## Exercise prompt
The entries are to be printed again word for word, but no picture may appear.

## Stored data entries
---+---

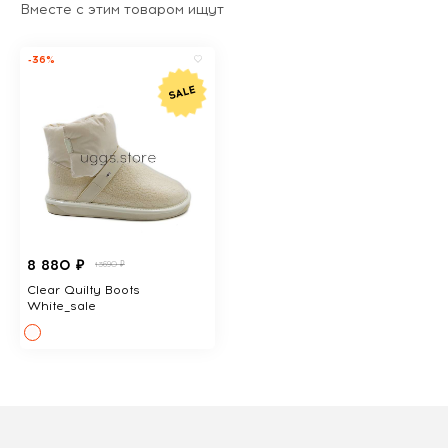
Вместе с этим товаром ищут
-36%
8 880 ₽
13690 ₽
Clear Quilty Boots
White_sale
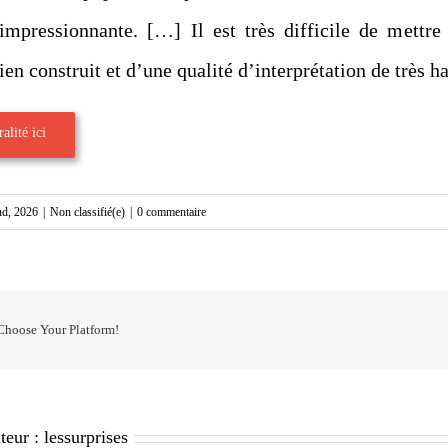
 impressionnante. […] Il est très difficile de mettre
en construit et d’une qualité d’interprétation de très ha
alité ici
nd, 2026
|
Non classifié(e)
|
0 commentaire
 Choose Your Platform!
teur :
lessurprises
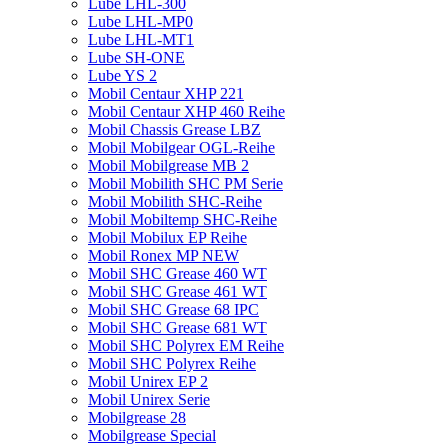
Lube LHL-300
Lube LHL-MP0
Lube LHL-MT1
Lube SH-ONE
Lube YS 2
Mobil Centaur XHP 221
Mobil Centaur XHP 460 Reihe
Mobil Chassis Grease LBZ
Mobil Mobilgear OGL-Reihe
Mobil Mobilgrease MB 2
Mobil Mobilith SHC PM Serie
Mobil Mobilith SHC-Reihe
Mobil Mobiltemp SHC-Reihe
Mobil Mobilux EP Reihe
Mobil Ronex MP NEW
Mobil SHC Grease 460 WT
Mobil SHC Grease 461 WT
Mobil SHC Grease 68 IPC
Mobil SHC Grease 681 WT
Mobil SHC Polyrex EM Reihe
Mobil SHC Polyrex Reihe
Mobil Unirex EP 2
Mobil Unirex Serie
Mobilgrease 28
Mobilgrease Special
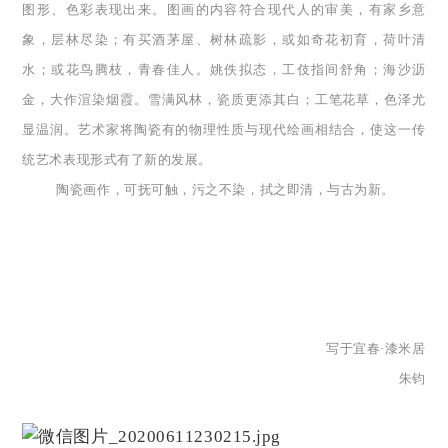
图形、色彩表现出来。图画的内容符合现代人的审美，有家乡意
象，层林尽染；有买酒茅屋、树林疏影，或如奇花初育，荷叶清
水；或花鸟腾枝，青春佳人。姚佚拟态，工伎指间舒角；海沙沥
金，大作渲染烟霞。雪满风林，瓷质更添其白；工笔花草，色泽尤
显温润。艺术家将陶瓷有的物理性质与现代绘画相结合，使这一传
统艺术表现形式有了新的发展。
陶瓷画作，可抚可触，污之不染，拭之即清，与古为新。
写于宜春·漆米居
朱钧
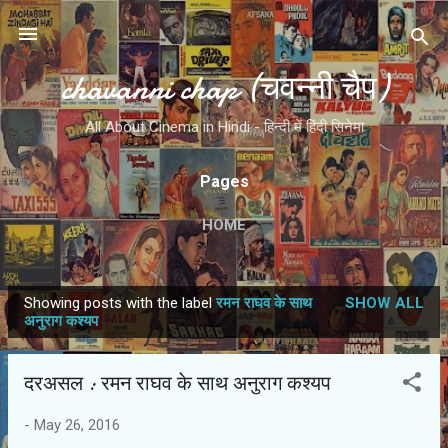
Skip to main content
chavanni chap (चवन्नी चैप)
All About Cinema in Hindi - हिन्दी में हिंदी सिनेमा
Pages
HOME
Showing posts with the label
रमन राघव के साथ
SHOW ALL
P
अनुराग कश्‍यप
o
s
दरअसल : रमन राघव के साथ अनुराग कश्‍यप
t
s
-
May 26, 2016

---+---

## Solution for this task
Вместе с этим товаром ищут
-36%
8 880 ₽
13690 ₽
Clear Quilty Boots
White_sale
 impressionnante. […] Il est très difficile de mettre
en construit et d’une qualité d’interprétation de très ha
alité ici
nd, 2026
|
Non classifié(e)
|
0 commentaire
 Choose Your Platform!
teur :
lessurprises
Lube LHL-300
Lube LHL-MP0
Lube LHL-MT1
Lube SH-ONE
Lube YS 2
Mobil Centaur XHP 221
Mobil Centaur XHP 460 Reihe
Mobil Chassis Grease LBZ
Mobil Mobilgear OGL-Reihe
Mobil Mobilgrease MB 2
Mobil Mobilith SHC PM Serie
Mobil Mobilith SHC-Reihe
Mobil Mobiltemp SHC-Reihe
Mobil Mobilux EP Reihe
Mobil Ronex MP NEW
Mobil SHC Grease 460 WT
Mobil SHC Grease 461 WT
Mobil SHC Grease 68 IPC
Mobil SHC Grease 681 WT
Mobil SHC Polyrex EM Reihe
Mobil SHC Polyrex Reihe
Mobil Unirex EP 2
Mobil Unirex Serie
Mobilgrease 28
Mobilgrease Special
图形、色彩表现出来。图画的内容符合现代人的审美，有家乡意
象，层林尽染；有买酒茅屋、树林疏影，或如奇花初育，荷叶清
水；或花鸟腾枝，青春佳人。姚佚拟态，工伎指间舒角；海沙沥
金，大作渲染烟霞。雪满风林，瓷质更添其白；工笔花草，色泽尤
显温润。艺术家将陶瓷有的物理性质与现代绘画相结合，使这一传
统艺术表现形式有了新的发展。
陶瓷画作，可抚可触，污之不染，拭之即清，与古为新。
写于宜春·漆米居
朱钧
Skip to main content
chavanni chap (चवन्नी चैप)
All About Cinema in Hindi - हिन्दी में हिंदी सिनेमा
Pages
HOME
Showing posts with the label
रमन राघव के साथ
SHOW ALL
P
अनुराग कश्‍यप
o
s
दरअसल : रमन राघव के साथ अनुराग कश्‍यप
t
s
-
May 26, 2016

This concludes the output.